Locate every line in the records below that contains the string "chart", treating uppercase and lowercase as different, and copy each such line.

• • • • •

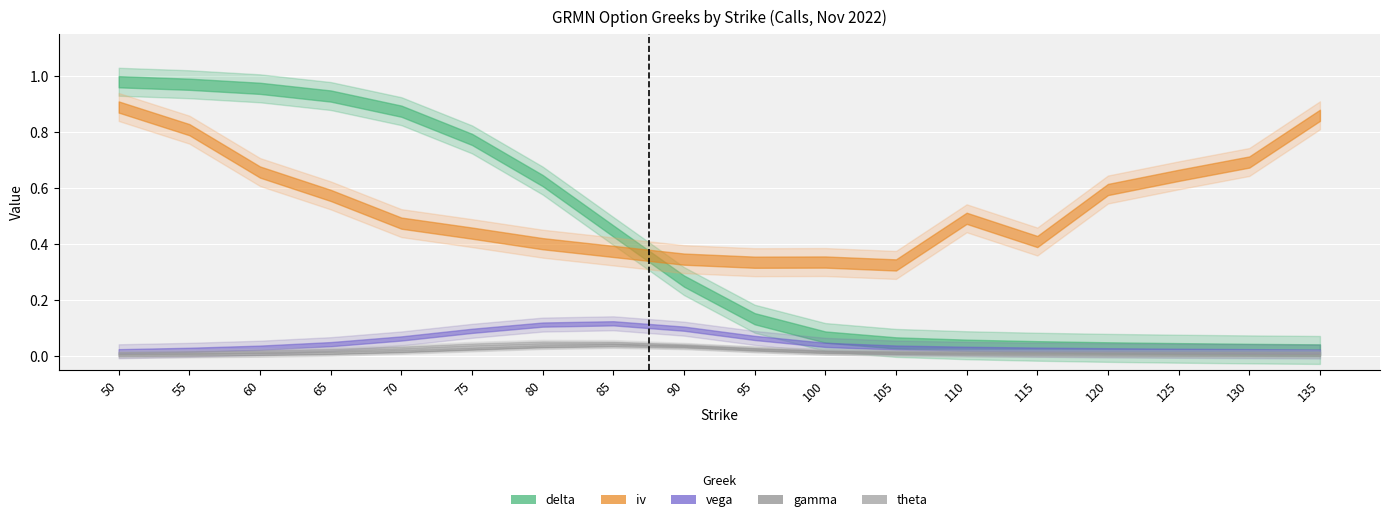

Where is vega nearest to the value 0?

135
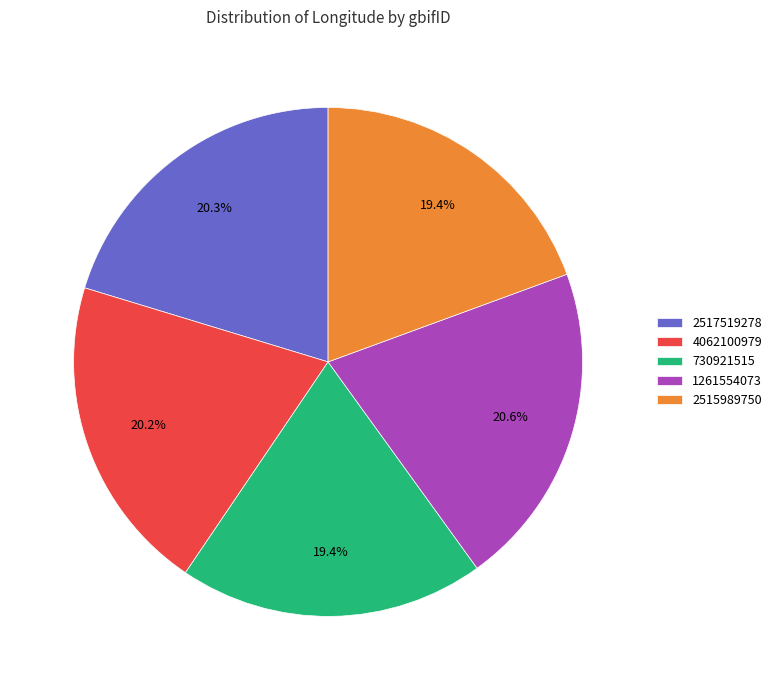

Is it true that 2515989750 is 29% of the pie?

False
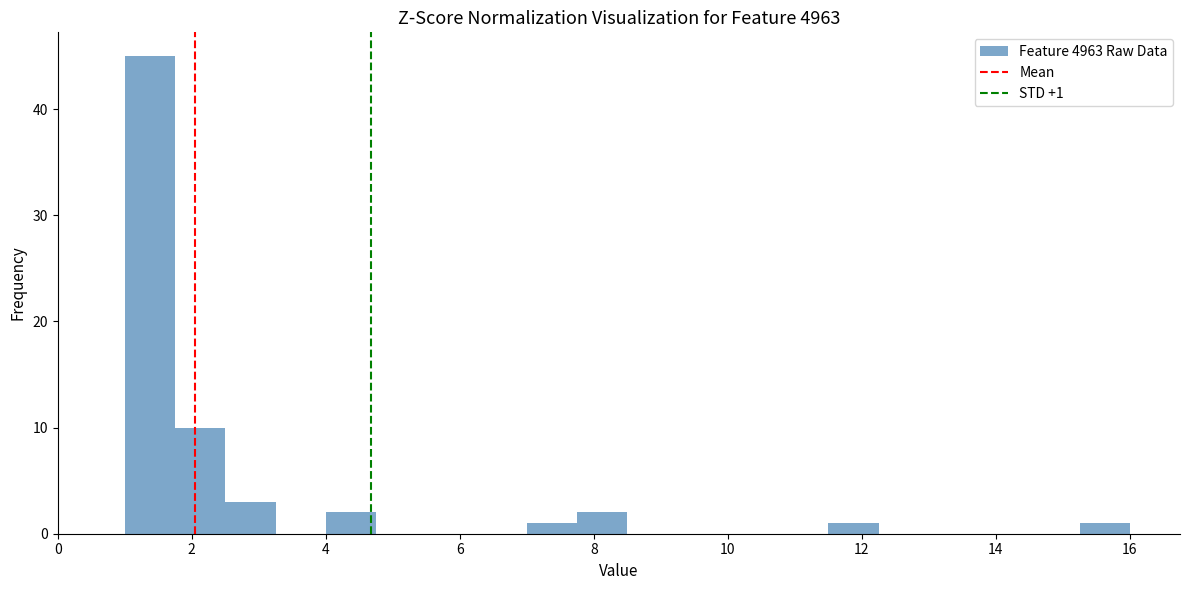

Around what value on the x-axis is the tallest bar? Give the approximate position of its centre, as read against the axis.

1.4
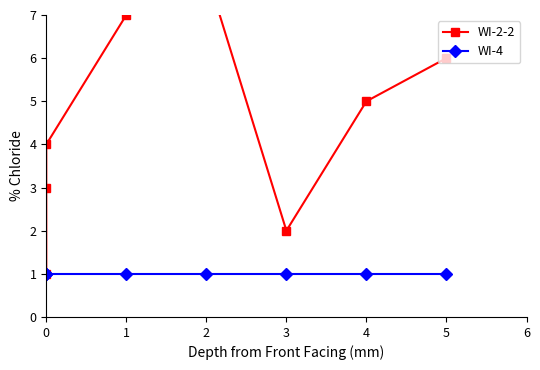

How many lines are shown in the chart?

2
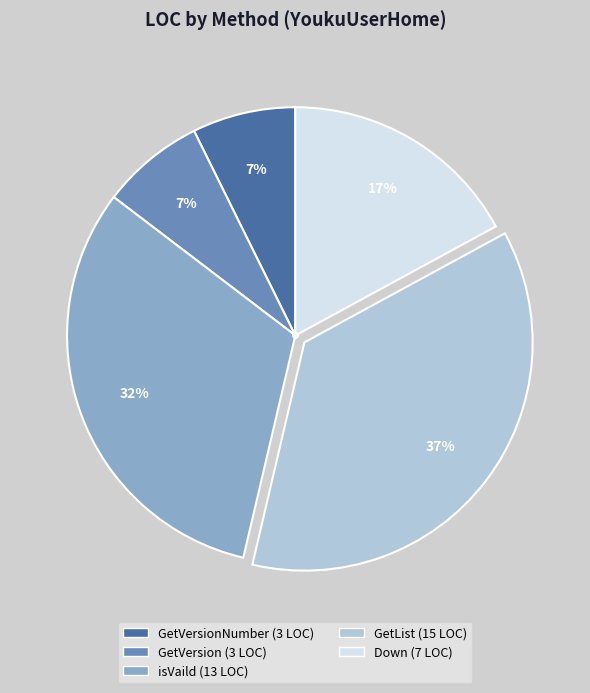

Does any single category account for the majority?

No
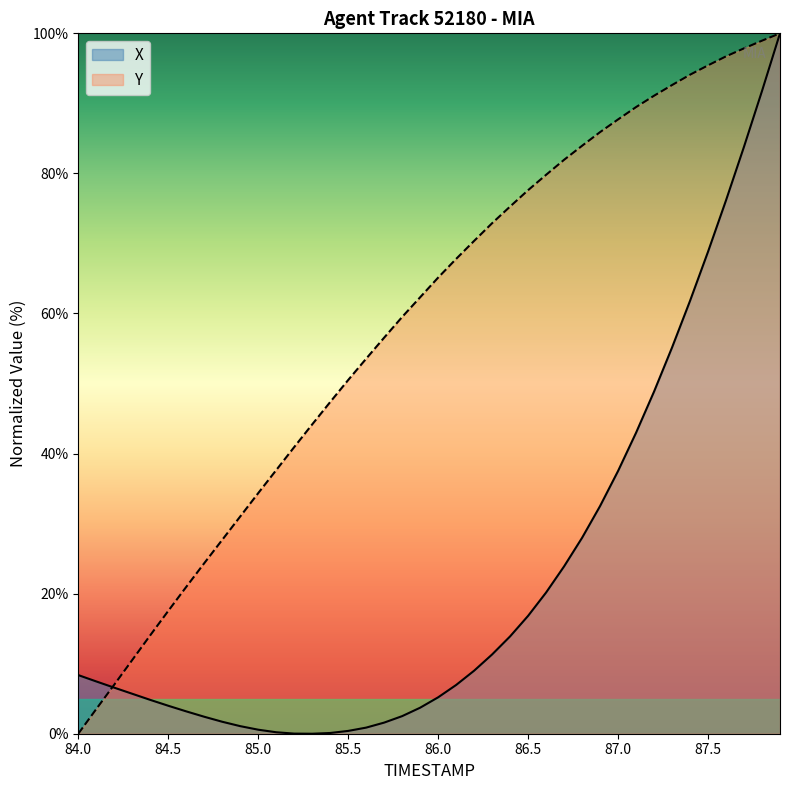

How many values in the X series are below 7?

20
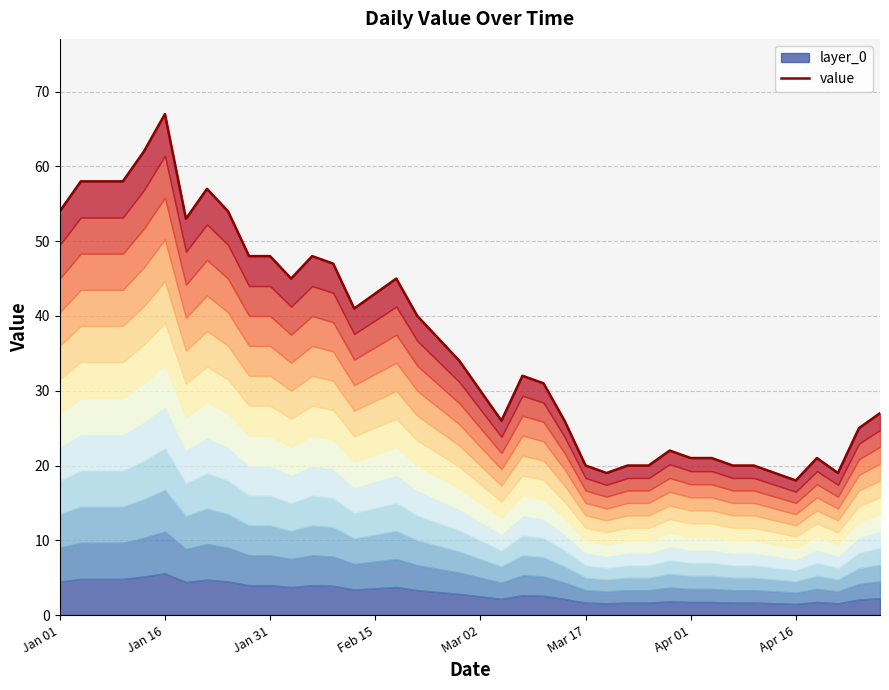

What is the sum of the values at 27 and 23?

51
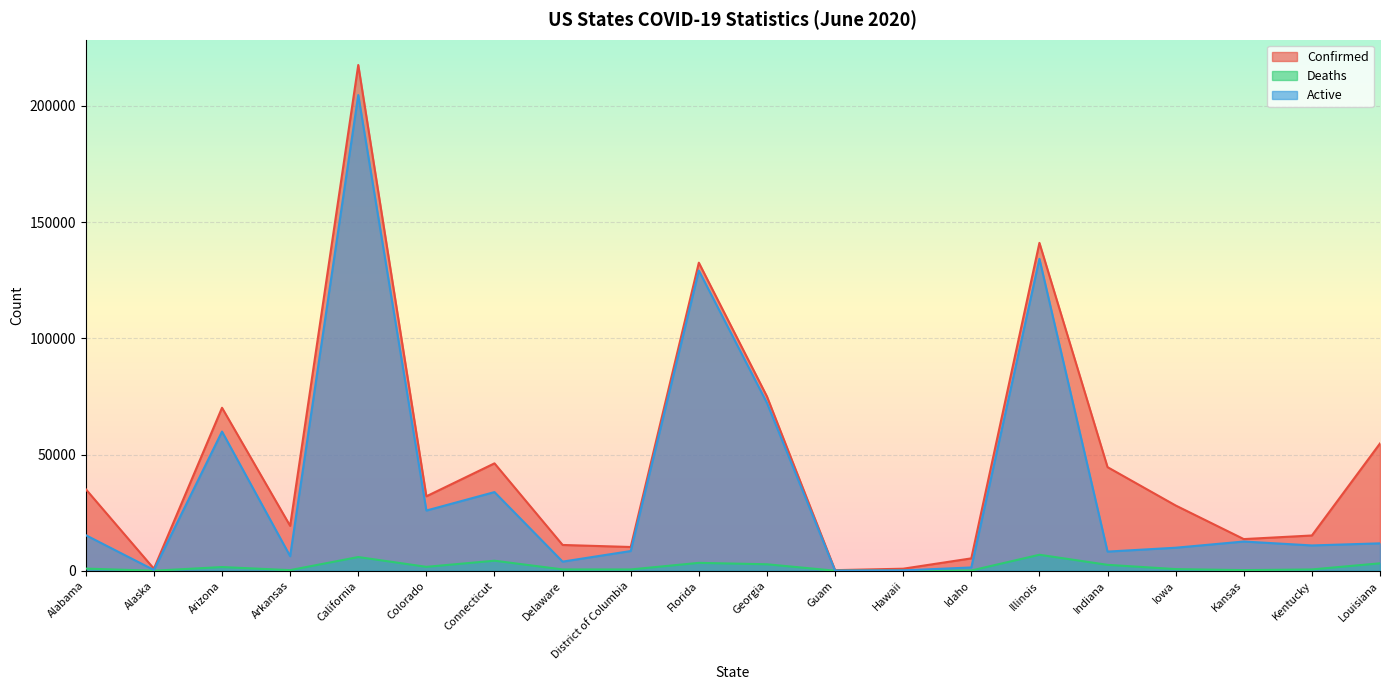

What is the greatest value displayed?

217612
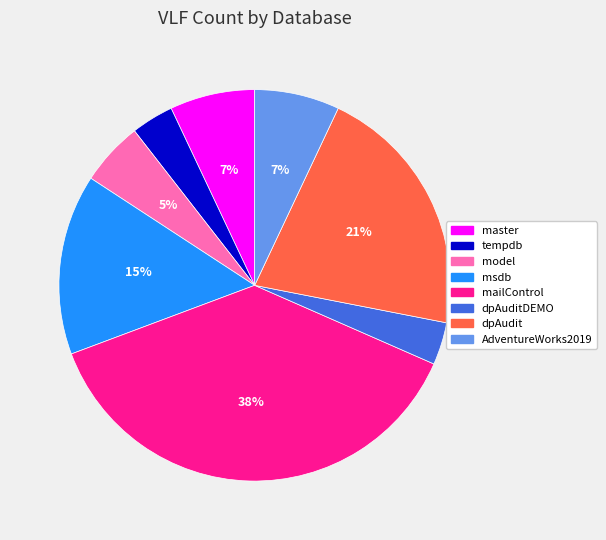

Does any single category account for the majority?

No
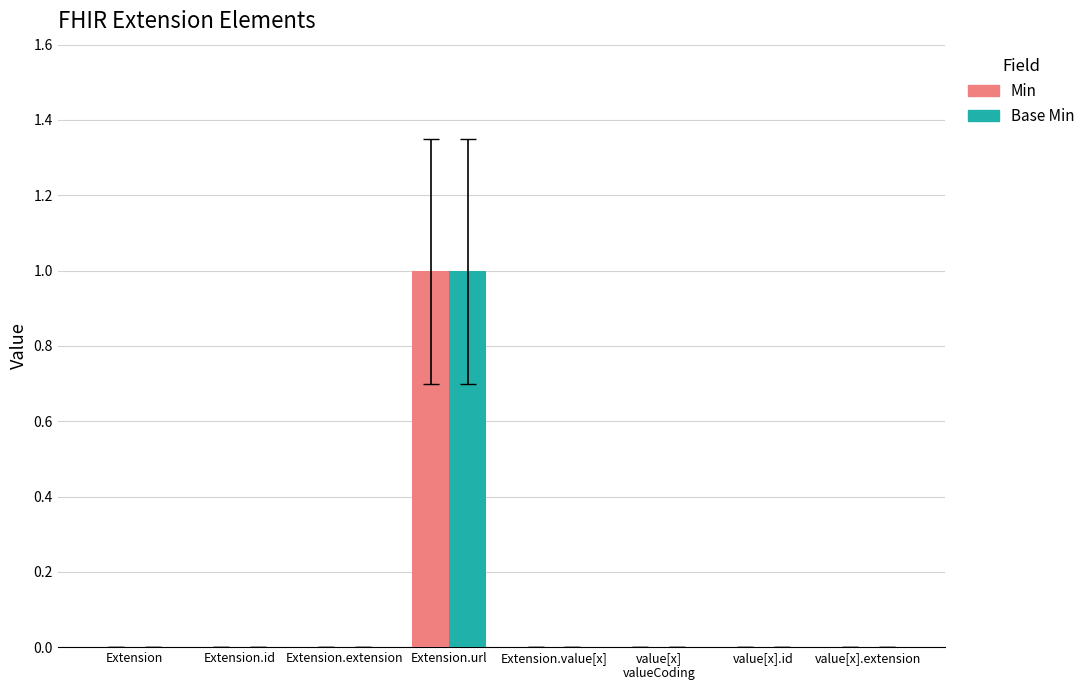

At which category is the sum across all series the highest?

Extension.url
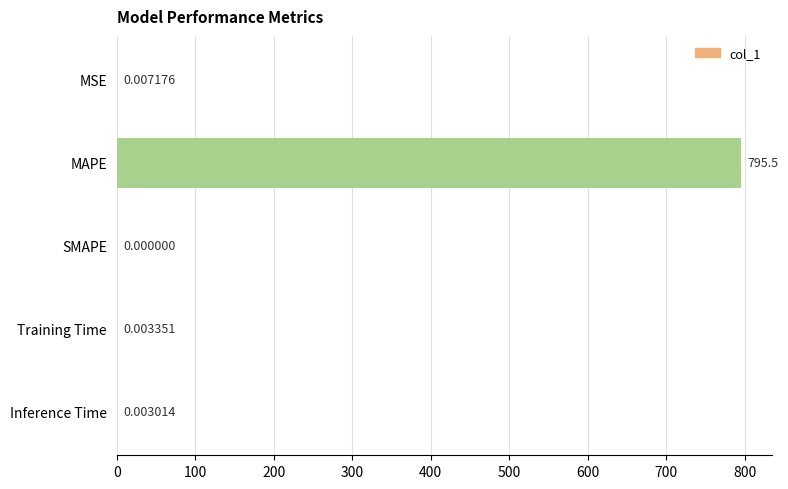

At which label is the value closest to 397?

MSE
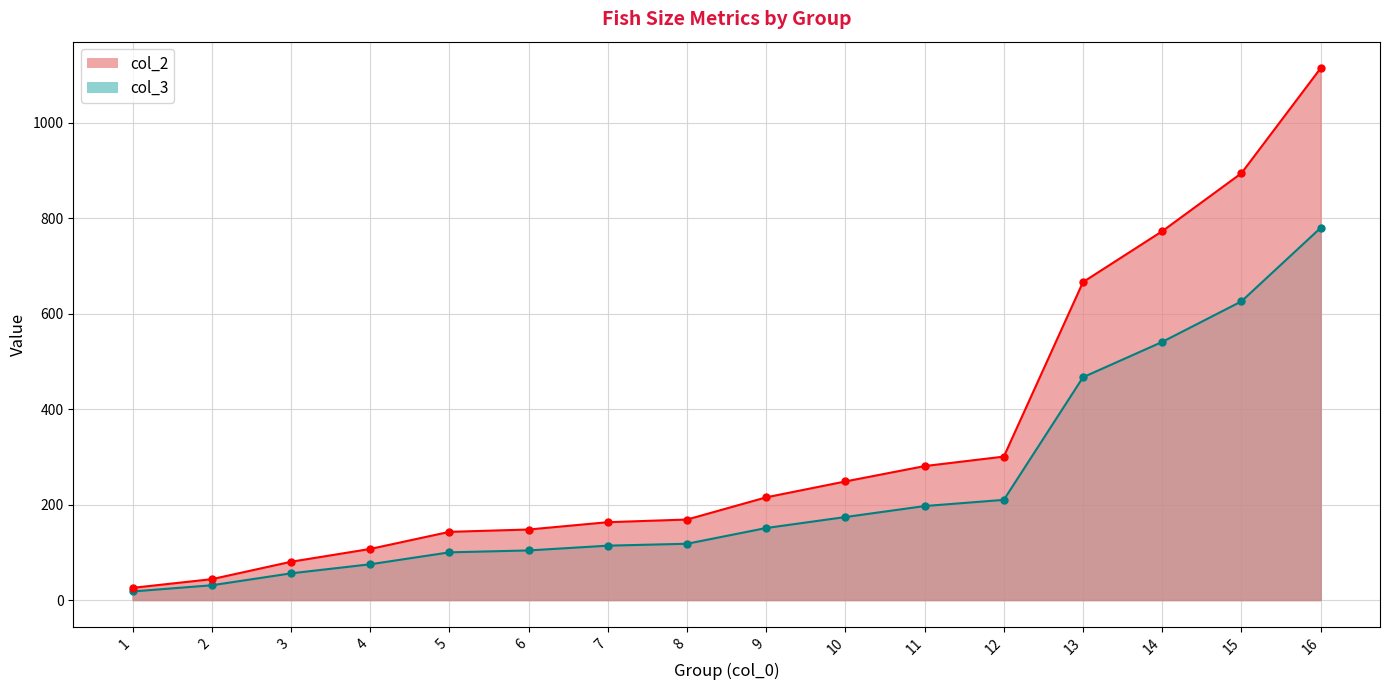

Reading left to right, extract all data points from this chart.

col_2: 1=25.6	2=43.8	3=80.3	4=107.1	5=143.0	6=147.9	7=163.2	8=168.8	9=215.3	10=248.6	11=280.8	12=300.7	13=666.5	14=773.0	15=894.6	16=1114.6
col_3: 1=18.0	2=31.0	3=56.0	4=75.0	5=100.0	6=104.0	7=114.0	8=118.0	9=151.0	10=174.0	11=197.0	12=210.0	13=467.0	14=541.0	15=626.0	16=780.0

• • • • •

YOUR SOLUTION –
How many lines are shown in the chart?
Reading left to right, extract all data points from this chart.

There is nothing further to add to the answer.